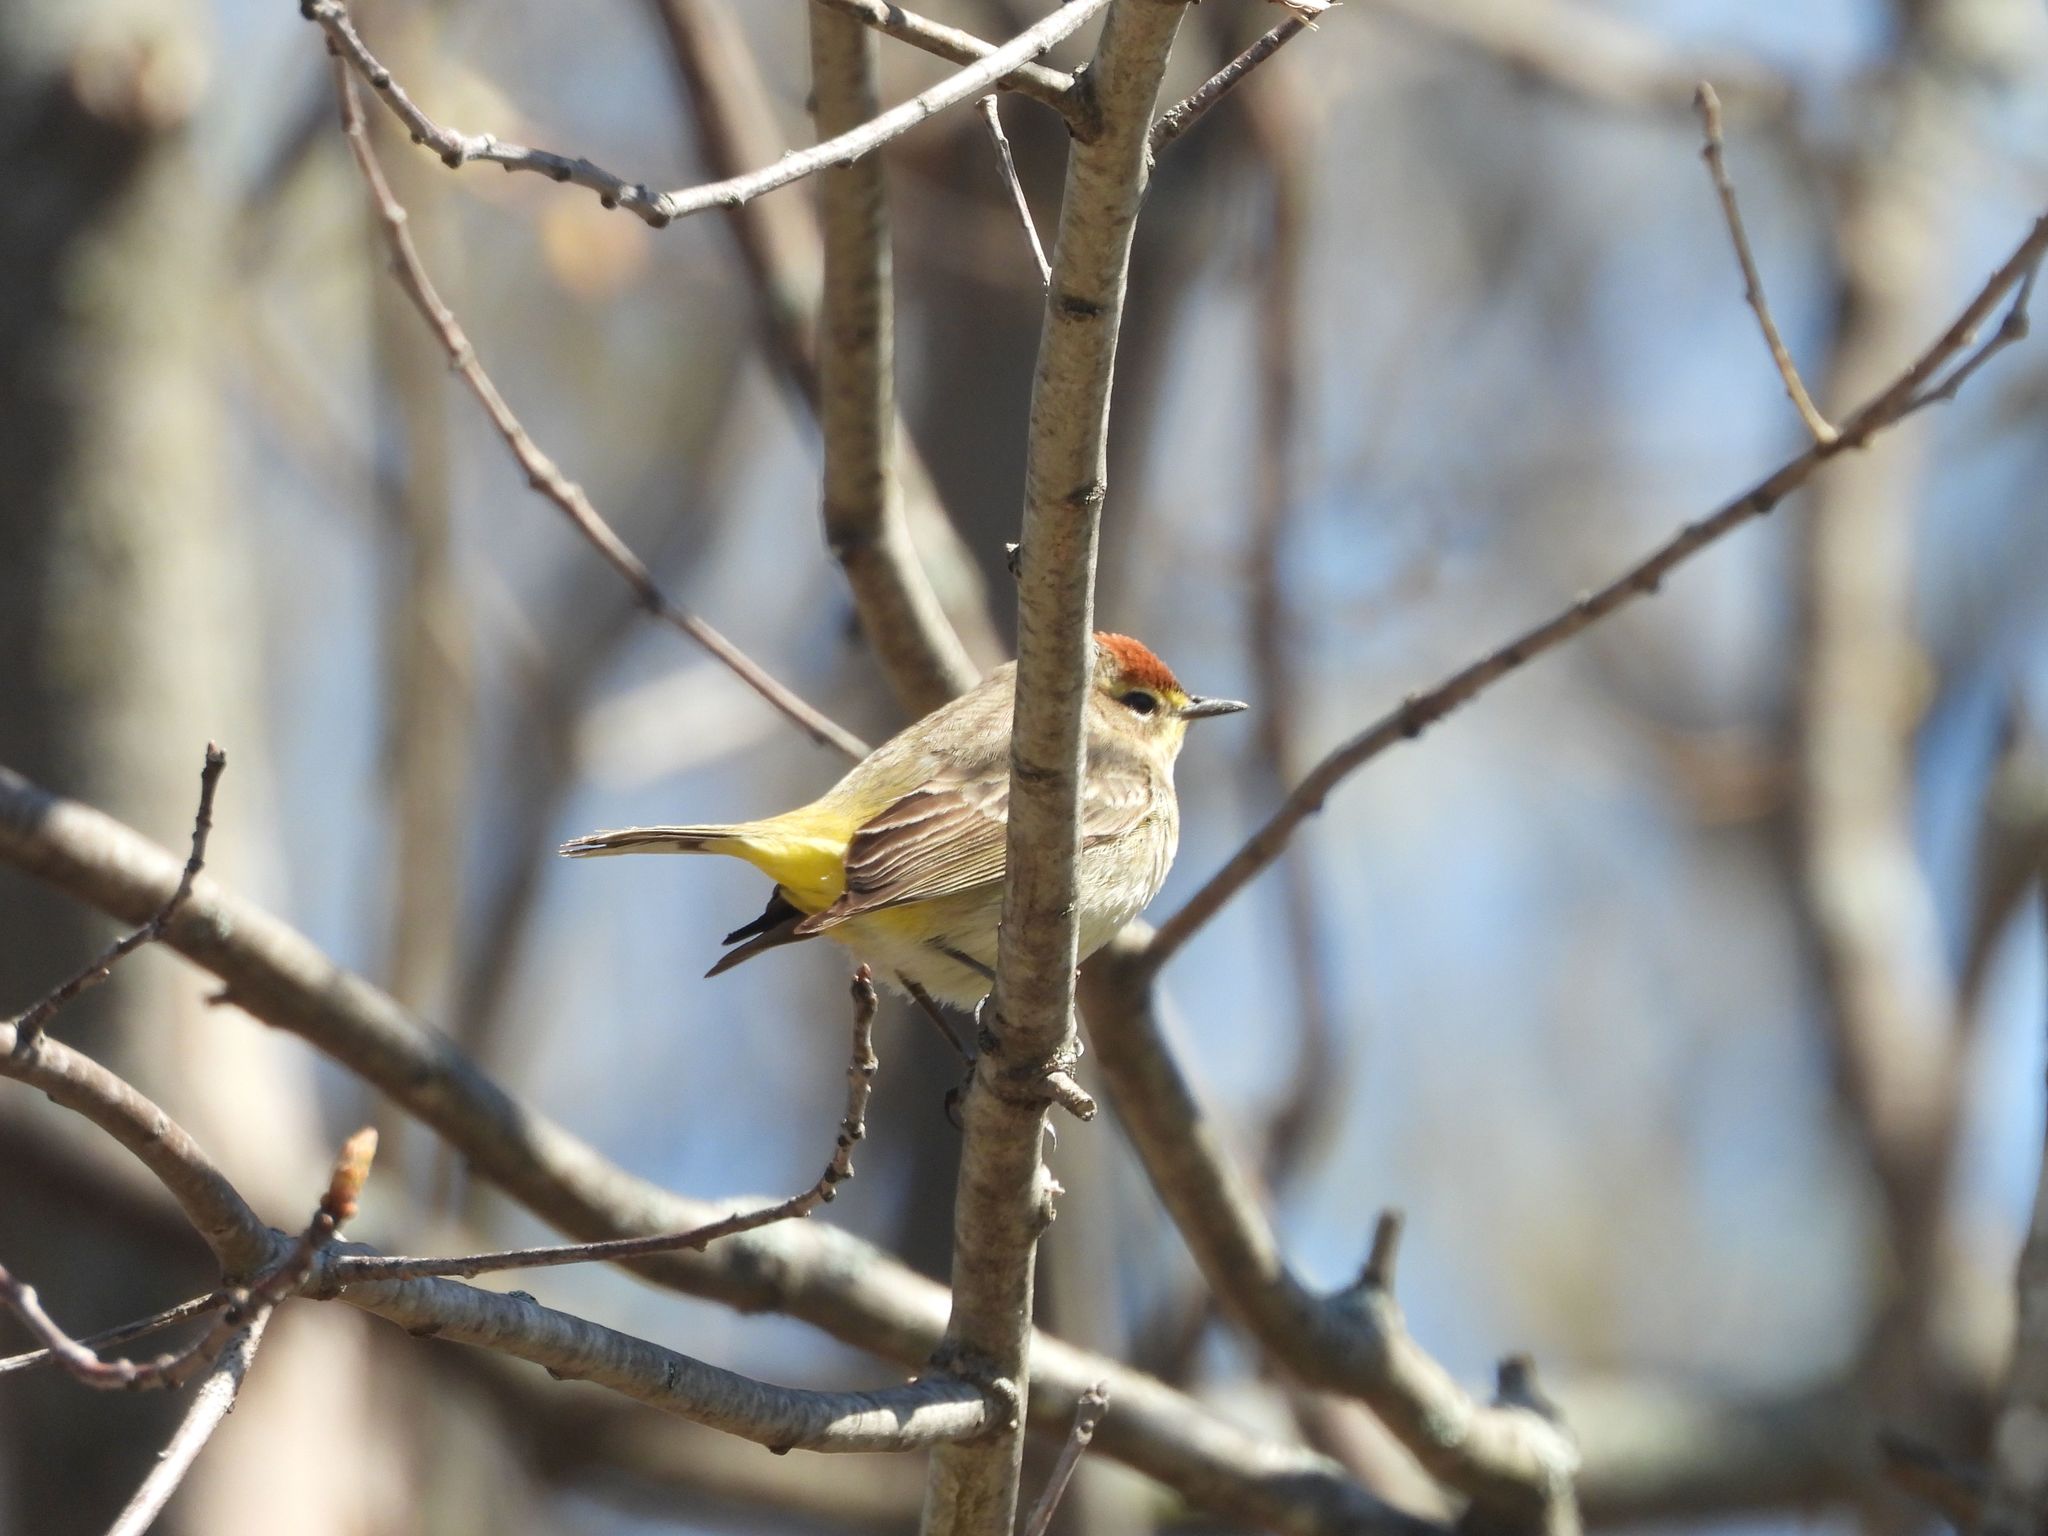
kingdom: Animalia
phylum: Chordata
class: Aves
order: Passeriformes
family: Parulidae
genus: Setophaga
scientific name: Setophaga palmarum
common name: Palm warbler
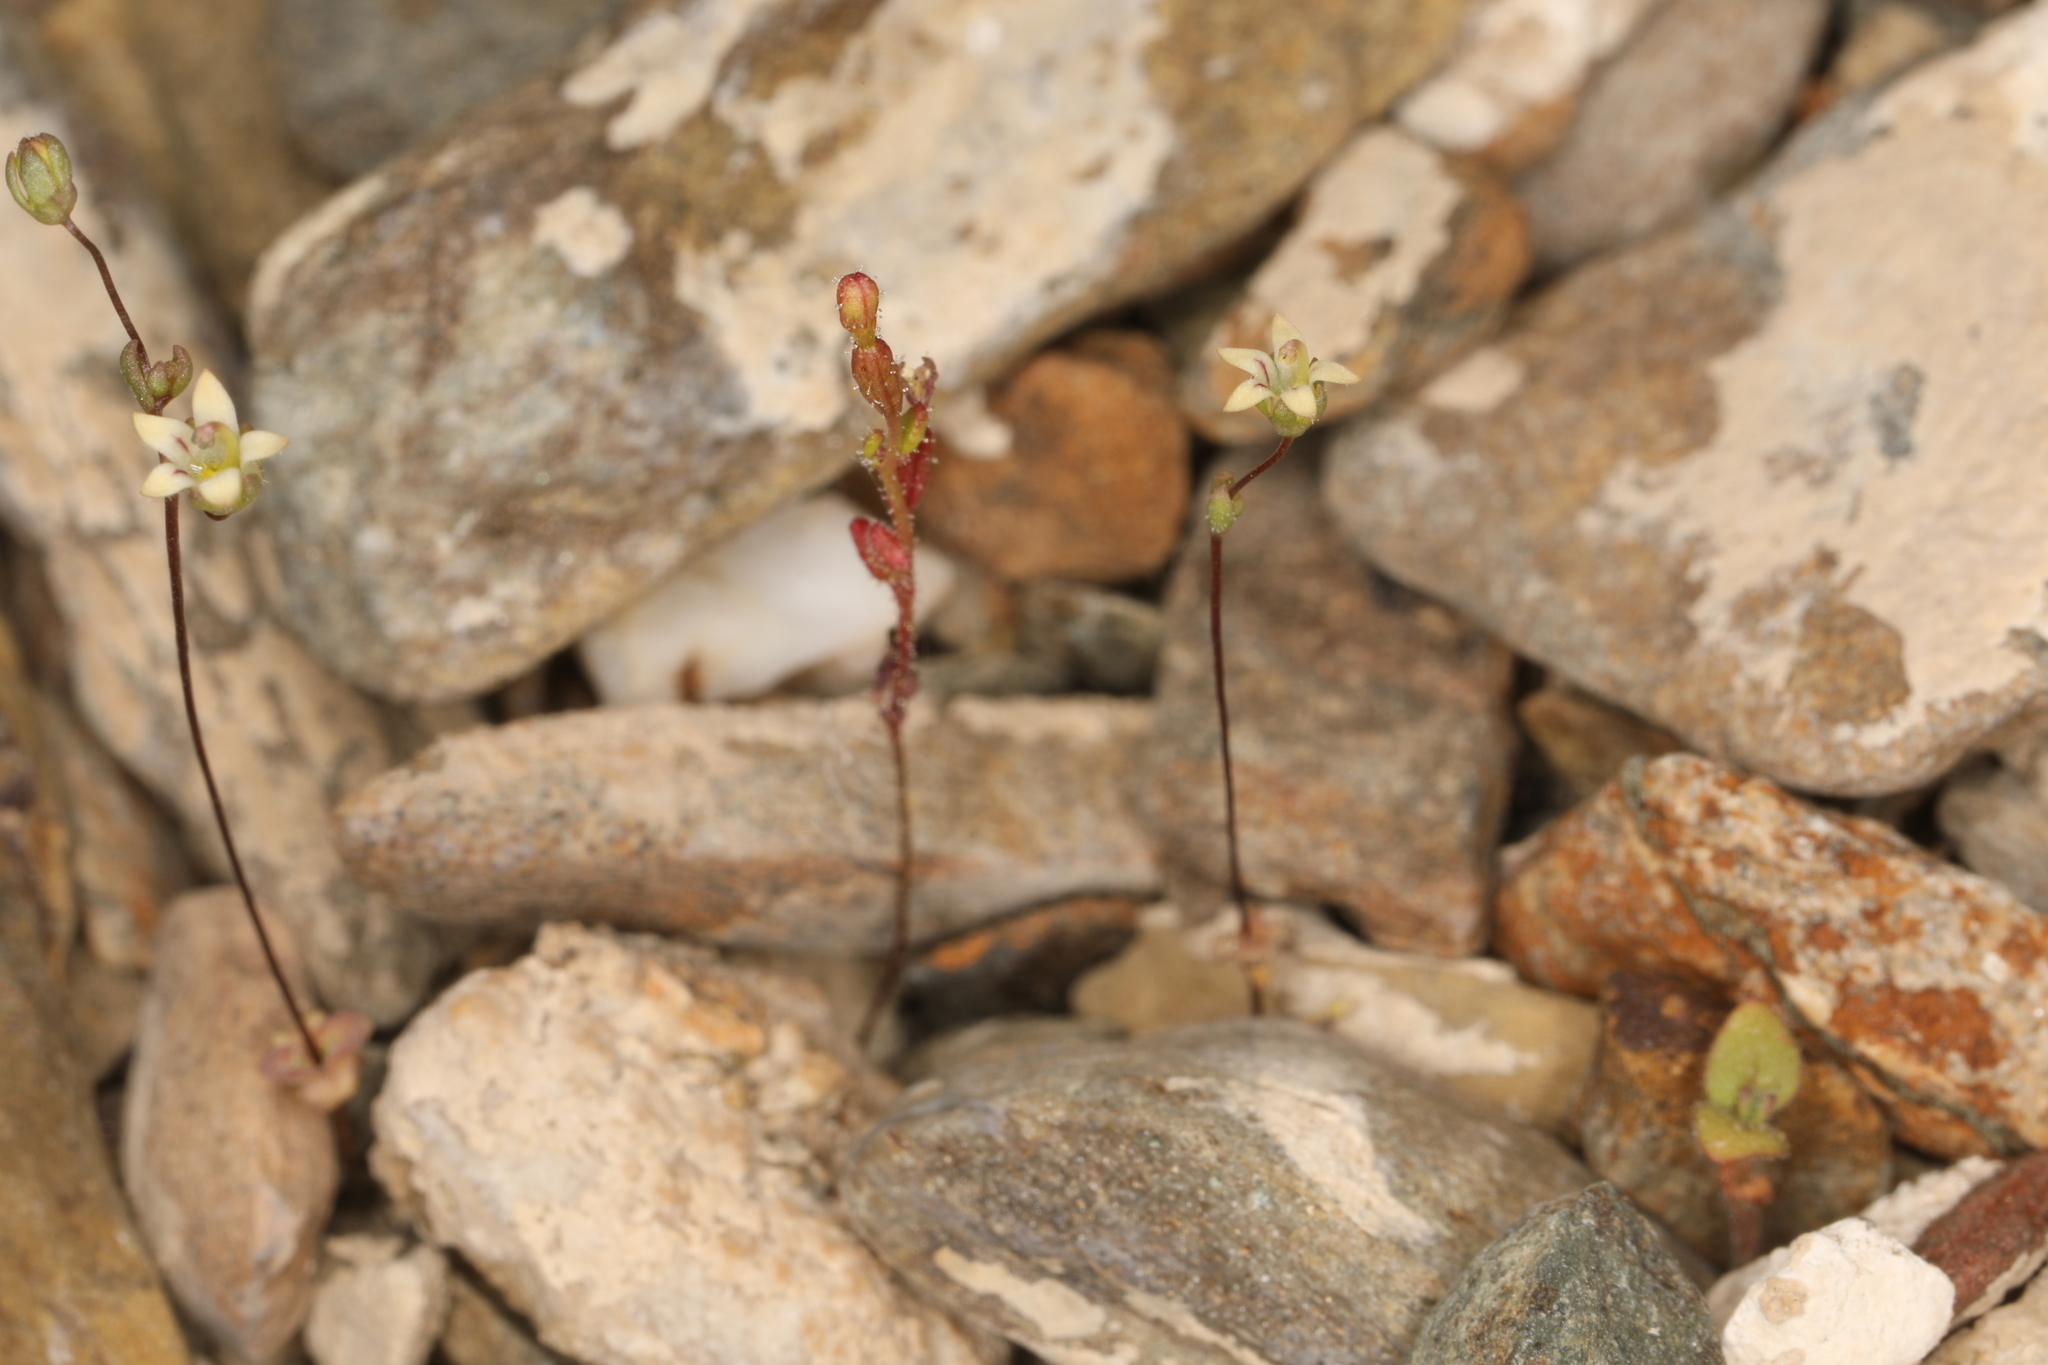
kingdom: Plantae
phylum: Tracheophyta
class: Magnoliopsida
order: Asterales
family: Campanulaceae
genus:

### Task
Copy every line of text in the data above word for word, leaving out the pictures.

### Expected output
kingdom: Animalia
phylum: Chordata
class: Aves
order: Passeriformes
family: Parulidae
genus: Setophaga
scientific name: Setophaga palmarum
common name: Palm warbler
kingdom: Plantae
phylum: Tracheophyta
class: Magnoliopsida
order: Asterales
family: Campanulaceae
genus:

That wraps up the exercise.